O’Connell ‘Ideal’ Brazoria County marine agent

March 08, 2012

ANGLETON, TX — John O’Connell welcomes the task of confronting coastal resource issues that Brazoria County’s burgeoning population creates. It’s the reason he sought to be the county’s new coastal and marine resources agent.

O’Connell, who has been Matagorda County Coastal and Marine Resources Agent for the past nine years, will begin his new job on April 2. He replaces Rich Tillman, who retired in 2010 after 14 years on the job. The position is funded jointly by the Texas Sea Grant College Program, Texas AgriLife Extension Service and Brazoria County.

O’Connell’s office is moving just 40 miles northeast on SH 35 and he’ll work on many of the same coastal concerns he faced in Matagorda County, but the issues are magnified by the nearly eight-fold population difference between the two counties.

“Moving from a county with 40,000 people to one with 300,000 people offers many interesting challenges for me,” said O’Connell, who was introduced to the Brazoria County Commissioners Court on Feb. 28. “The main challenges relate to the sheer number of people and the pressure they put on coastal resources. We deal with issues like water quality, sustainable development, fisheries and coastal hazards on a daily basis, but the way in which we address them takes on added complexity when so many people are involved. I’m grateful for the opportunity to work with the Brazoria County Commissioners Court and the Extension staff here as we tackle these pressing coastal issues.”

O’Connell, a native of San Antonio, received bachelor’s and master’s degrees in wildlife and fisheries sciences from Texas A&M University. He began his career as an assistant county extension agent for 4H and marine resources in Louisiana in 1994. He returned to Texas in 1996 as Calhoun County Marine Agent, a position he held until moving to Matagorda County in 2003.

During his career, O’Connell has worked in the areas of aquaculture, recreational and commercial fisheries, nature tourism, community needs assessment, marine education and leadership training. He created and leads Texas Sea Grant’s Monofilament Recovery and Recycling Program — a statewide effort to remove discarded fishing line from the environment, where it poses a threat to aquatic life. The collected monofilament is recycled by Pure Fishing, the parent company of fishing products giant Berkley. The used monofilament is chopped up, melted down and used to manufacture new fishing-related products like tackle boxes, spools for lines and artificial fish habitats. It is not made into more monofilament line.

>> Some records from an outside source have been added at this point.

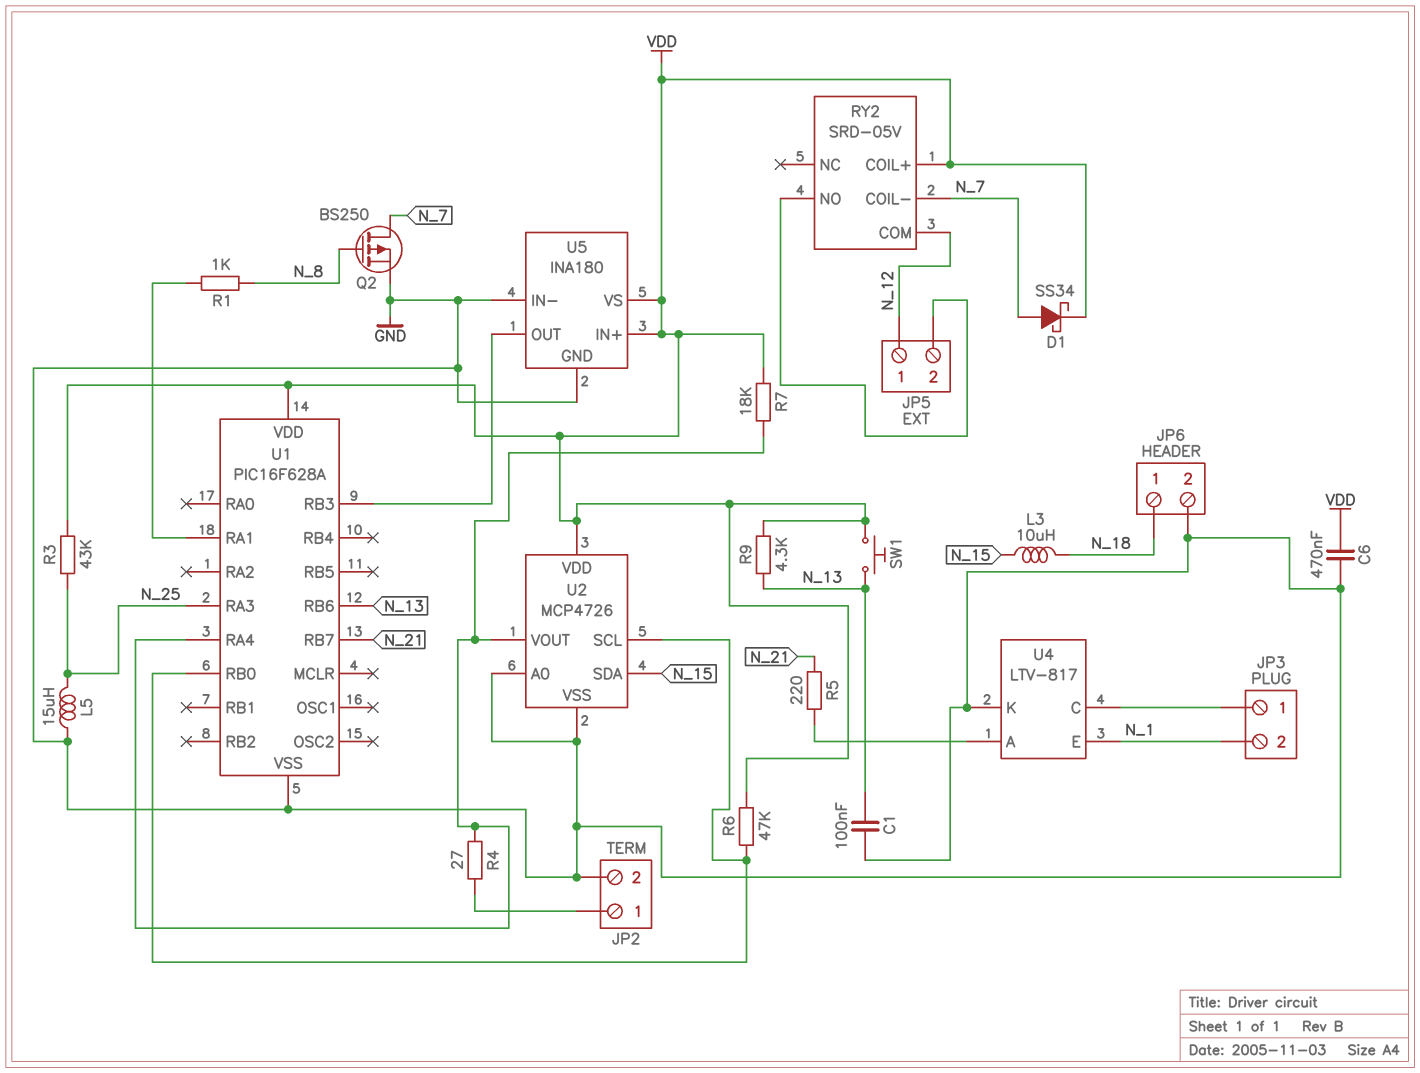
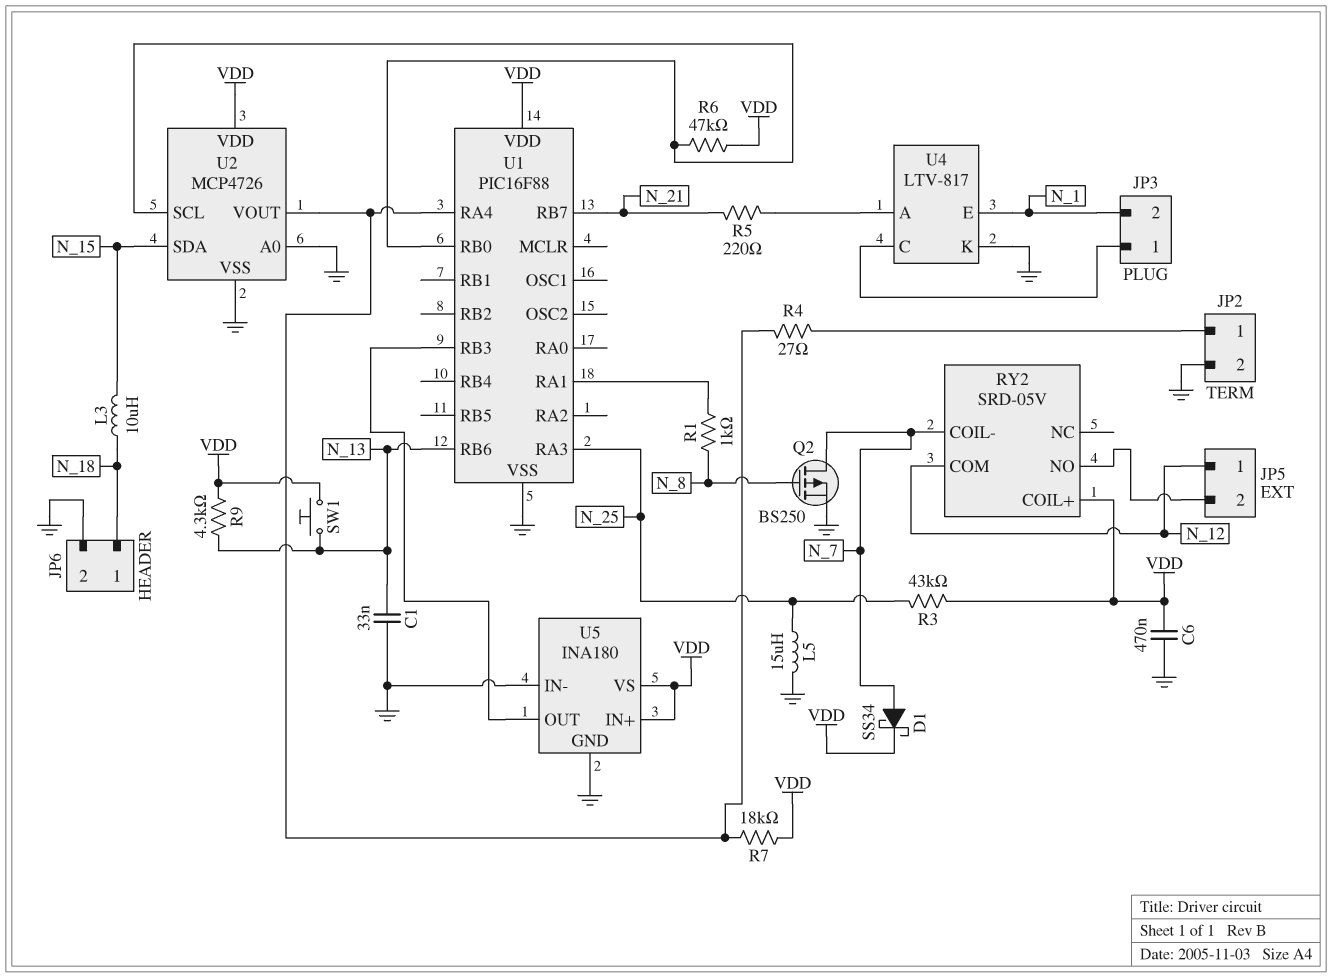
C1: 100nF (GND, N_13) -> 33nF (GND, N_13)
U1: PIC16F628A -> PIC16F88

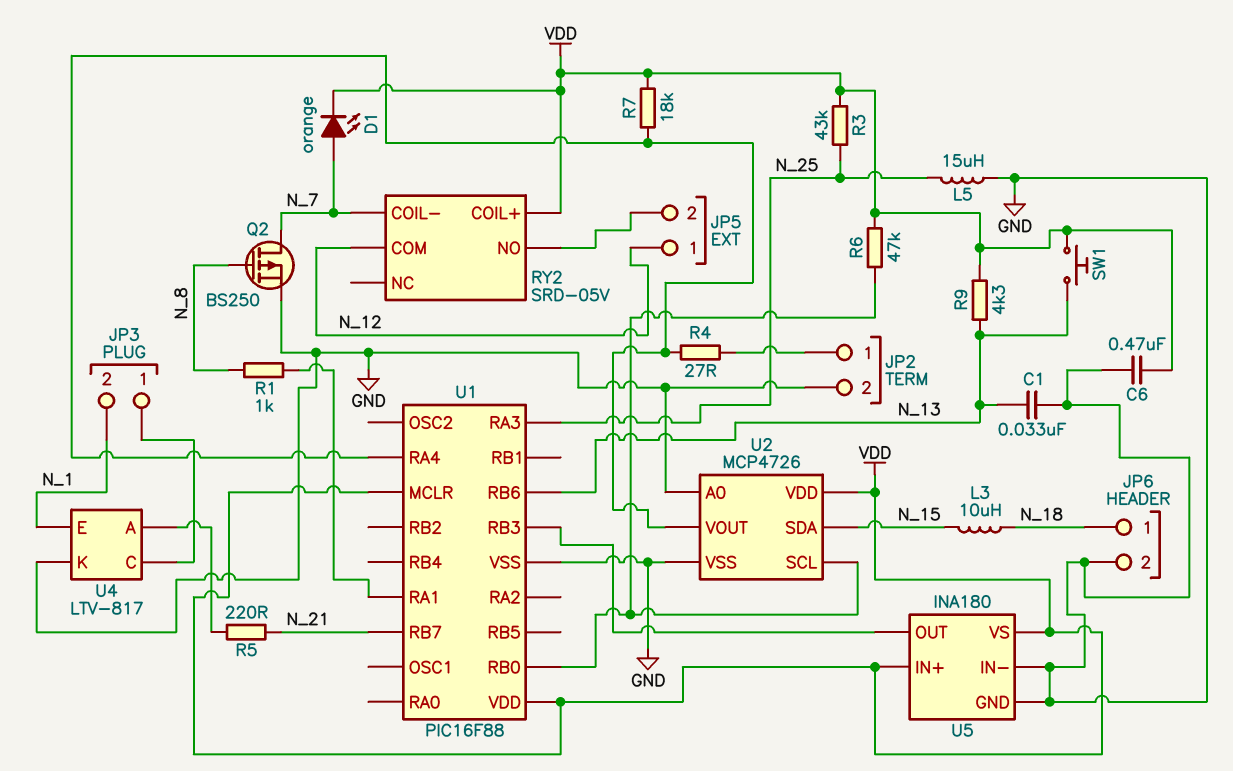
D1: schottky SS34 (A N_7, K VDD) -> LED orange (A N_7, K VDD)
U1 pin MCLR: none -> VDD

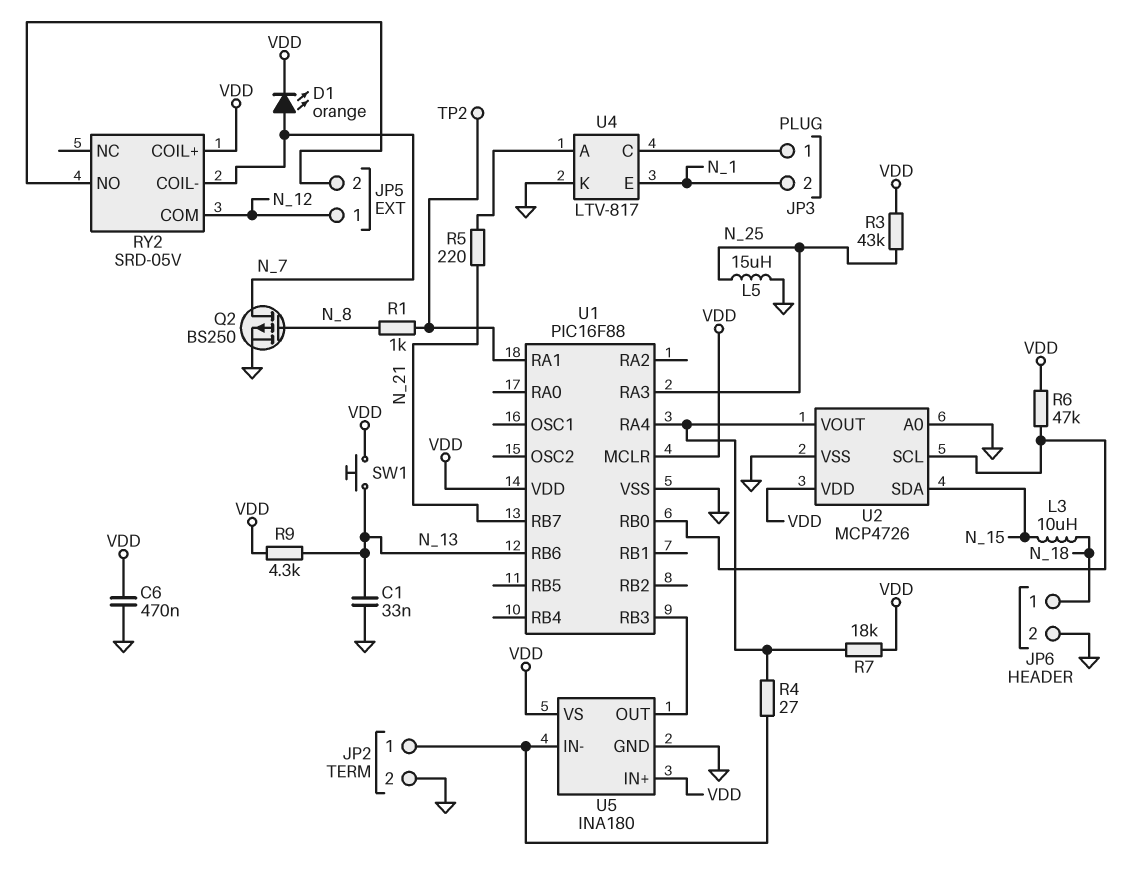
TP2: none -> test point (U1/RA1)
U5 pin IN-: GND -> JP2/1

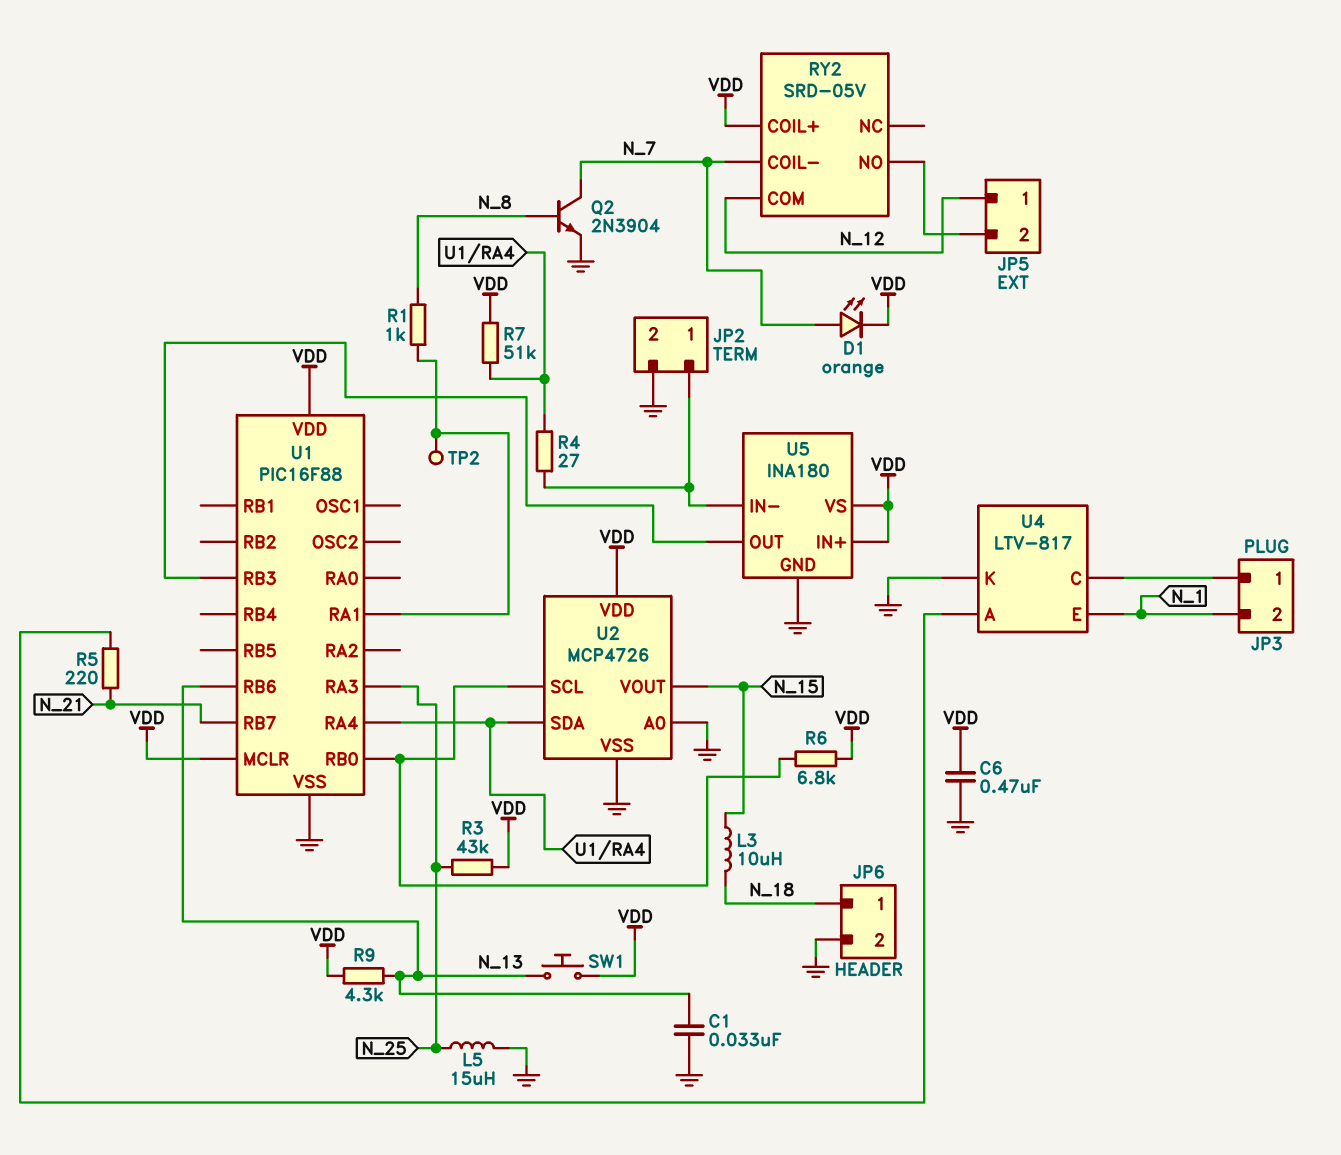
Q2: PMOS BS250 (G N_8, D N_7, S GND) -> NPN 2N3904 (B N_8, C N_7, E GND)
R6: 47k (U1/RB0, VDD) -> 6.8k (U1/RB0, VDD)
R7: 18k (U1/RA4, VDD) -> 51k (U1/RA4, VDD)
U2 pin SDA: N_15 -> U1/RA4
U2 pin VOUT: U1/RA4 -> N_15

O’Connell has also worked extensively with Matagorda County’s Master Naturalists, and he plans to continue this partnership with Master Naturalists in his new home county. Brazoria County will benefit greatly from O’Connell’s breadth of experience and commitment to serving stakeholders, according to Texas Sea Grant’s Associate Director and extension program leader.

“Brazoria County faces many critical decisions concerning the wise use and conservation of its coastal and marine resources,” Logan Respess said. “The work John has done in Calhoun and Matagorda counties makes him the ideal person to help Brazoria County leaders assess these issues and develop practical, effective and long-lasting solutions.”


Texas Sea Grant is a unique partnership that unites the resources of the federal government, the State of Texas and universities across the state to create knowledge, tools, products and services that benefit the economy, the environment and the citizens of Texas. It is administered through the National Oceanic and Atmospheric Administration and is one of 33 university-based Sea Grant Programs around the country. Texas Sea Grant is a non-academic research center in the College of Geosciences at Texas A&M University. The program’s mission is to improve the understanding, wise use and stewardship of Texas coastal and marine resources.